(Records drawn from a dataset)
'''

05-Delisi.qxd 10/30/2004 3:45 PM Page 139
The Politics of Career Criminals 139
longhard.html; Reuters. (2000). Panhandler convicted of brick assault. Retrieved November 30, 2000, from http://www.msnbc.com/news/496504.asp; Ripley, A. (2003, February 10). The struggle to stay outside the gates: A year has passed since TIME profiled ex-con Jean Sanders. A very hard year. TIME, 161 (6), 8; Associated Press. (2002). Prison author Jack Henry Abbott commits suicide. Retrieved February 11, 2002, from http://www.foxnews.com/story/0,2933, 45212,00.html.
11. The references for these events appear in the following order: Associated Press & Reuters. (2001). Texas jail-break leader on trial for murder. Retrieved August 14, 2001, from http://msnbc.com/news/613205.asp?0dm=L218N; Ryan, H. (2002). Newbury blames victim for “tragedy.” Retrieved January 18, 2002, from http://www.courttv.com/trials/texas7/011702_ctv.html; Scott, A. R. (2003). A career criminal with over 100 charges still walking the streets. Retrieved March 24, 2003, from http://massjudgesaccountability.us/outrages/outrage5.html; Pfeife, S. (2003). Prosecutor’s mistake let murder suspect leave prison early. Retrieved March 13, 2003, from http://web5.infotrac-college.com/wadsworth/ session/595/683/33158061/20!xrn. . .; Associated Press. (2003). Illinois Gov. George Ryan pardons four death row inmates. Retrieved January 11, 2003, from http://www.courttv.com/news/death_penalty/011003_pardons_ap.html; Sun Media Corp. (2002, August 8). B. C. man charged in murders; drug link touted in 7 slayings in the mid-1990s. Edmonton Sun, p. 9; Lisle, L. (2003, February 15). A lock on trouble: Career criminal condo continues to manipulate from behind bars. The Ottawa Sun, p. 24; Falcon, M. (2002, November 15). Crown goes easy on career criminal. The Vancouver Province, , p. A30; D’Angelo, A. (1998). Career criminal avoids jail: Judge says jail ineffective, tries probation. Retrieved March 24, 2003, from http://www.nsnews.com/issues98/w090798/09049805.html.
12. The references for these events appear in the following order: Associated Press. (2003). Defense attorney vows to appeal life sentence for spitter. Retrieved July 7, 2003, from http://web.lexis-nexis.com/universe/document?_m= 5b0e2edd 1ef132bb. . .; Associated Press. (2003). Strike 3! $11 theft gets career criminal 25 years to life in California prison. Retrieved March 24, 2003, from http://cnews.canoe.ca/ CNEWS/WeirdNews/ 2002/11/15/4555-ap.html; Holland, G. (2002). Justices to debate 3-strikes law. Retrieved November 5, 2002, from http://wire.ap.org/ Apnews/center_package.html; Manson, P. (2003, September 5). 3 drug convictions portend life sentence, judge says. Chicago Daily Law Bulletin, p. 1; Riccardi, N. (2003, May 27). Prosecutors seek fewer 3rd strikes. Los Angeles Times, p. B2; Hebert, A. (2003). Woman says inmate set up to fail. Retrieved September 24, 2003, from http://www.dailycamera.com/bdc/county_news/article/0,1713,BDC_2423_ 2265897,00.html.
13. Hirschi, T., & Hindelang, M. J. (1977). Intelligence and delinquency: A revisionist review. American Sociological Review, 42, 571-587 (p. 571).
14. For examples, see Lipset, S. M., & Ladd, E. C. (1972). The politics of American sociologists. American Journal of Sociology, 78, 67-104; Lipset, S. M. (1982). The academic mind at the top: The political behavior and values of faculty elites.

'''

- _YOUR TASK_
Whatever the entries say, repeat all of them exactly.

- _EXPECTED ANSWER_
05-Delisi.qxd 10/30/2004 3:45 PM Page 139
The Politics of Career Criminals 139
longhard.html; Reuters. (2000). Panhandler convicted of brick assault. Retrieved November 30, 2000, from http://www.msnbc.com/news/496504.asp; Ripley, A. (2003, February 10). The struggle to stay outside the gates: A year has passed since TIME profiled ex-con Jean Sanders. A very hard year. TIME, 161 (6), 8; Associated Press. (2002). Prison author Jack Henry Abbott commits suicide. Retrieved February 11, 2002, from http://www.foxnews.com/story/0,2933, 45212,00.html.
11. The references for these events appear in the following order: Associated Press & Reuters. (2001). Texas jail-break leader on trial for murder. Retrieved August 14, 2001, from http://msnbc.com/news/613205.asp?0dm=L218N; Ryan, H. (2002). Newbury blames victim for “tragedy.” Retrieved January 18, 2002, from http://www.courttv.com/trials/texas7/011702_ctv.html; Scott, A. R. (2003). A career criminal with over 100 charges still walking the streets. Retrieved March 24, 2003, from http://massjudgesaccountability.us/outrages/outrage5.html; Pfeife, S. (2003). Prosecutor’s mistake let murder suspect leave prison early. Retrieved March 13, 2003, from http://web5.infotrac-college.com/wadsworth/ session/595/683/33158061/20!xrn. . .; Associated Press. (2003). Illinois Gov. George Ryan pardons four death row inmates. Retrieved January 11, 2003, from http://www.courttv.com/news/death_penalty/011003_pardons_ap.html; Sun Media Corp. (2002, August 8). B. C. man charged in murders; drug link touted in 7 slayings in the mid-1990s. Edmonton Sun, p. 9; Lisle, L. (2003, February 15). A lock on trouble: Career criminal condo continues to manipulate from behind bars. The Ottawa Sun, p. 24; Falcon, M. (2002, November 15). Crown goes easy on career criminal. The Vancouver Province, , p. A30; D’Angelo, A. (1998). Career criminal avoids jail: Judge says jail ineffective, tries probation. Retrieved March 24, 2003, from http://www.nsnews.com/issues98/w090798/09049805.html.
12. The references for these events appear in the following order: Associated Press. (2003). Defense attorney vows to appeal life sentence for spitter. Retrieved July 7, 2003, from http://web.lexis-nexis.com/universe/document?_m= 5b0e2edd 1ef132bb. . .; Associated Press. (2003). Strike 3! $11 theft gets career criminal 25 years to life in California prison. Retrieved March 24, 2003, from http://cnews.canoe.ca/ CNEWS/WeirdNews/ 2002/11/15/4555-ap.html; Holland, G. (2002). Justices to debate 3-strikes law. Retrieved November 5, 2002, from http://wire.ap.org/ Apnews/center_package.html; Manson, P. (2003, September 5). 3 drug convictions portend life sentence, judge says. Chicago Daily Law Bulletin, p. 1; Riccardi, N. (2003, May 27). Prosecutors seek fewer 3rd strikes. Los Angeles Times, p. B2; Hebert, A. (2003). Woman says inmate set up to fail. Retrieved September 24, 2003, from http://www.dailycamera.com/bdc/county_news/article/0,1713,BDC_2423_ 2265897,00.html.
13. Hirschi, T., & Hindelang, M. J. (1977). Intelligence and delinquency: A revisionist review. American Sociological Review, 42, 571-587 (p. 571).
14. For examples, see Lipset, S. M., & Ladd, E. C. (1972). The politics of American sociologists. American Journal of Sociology, 78, 67-104; Lipset, S. M. (1982). The academic mind at the top: The political behavior and values of faculty elites.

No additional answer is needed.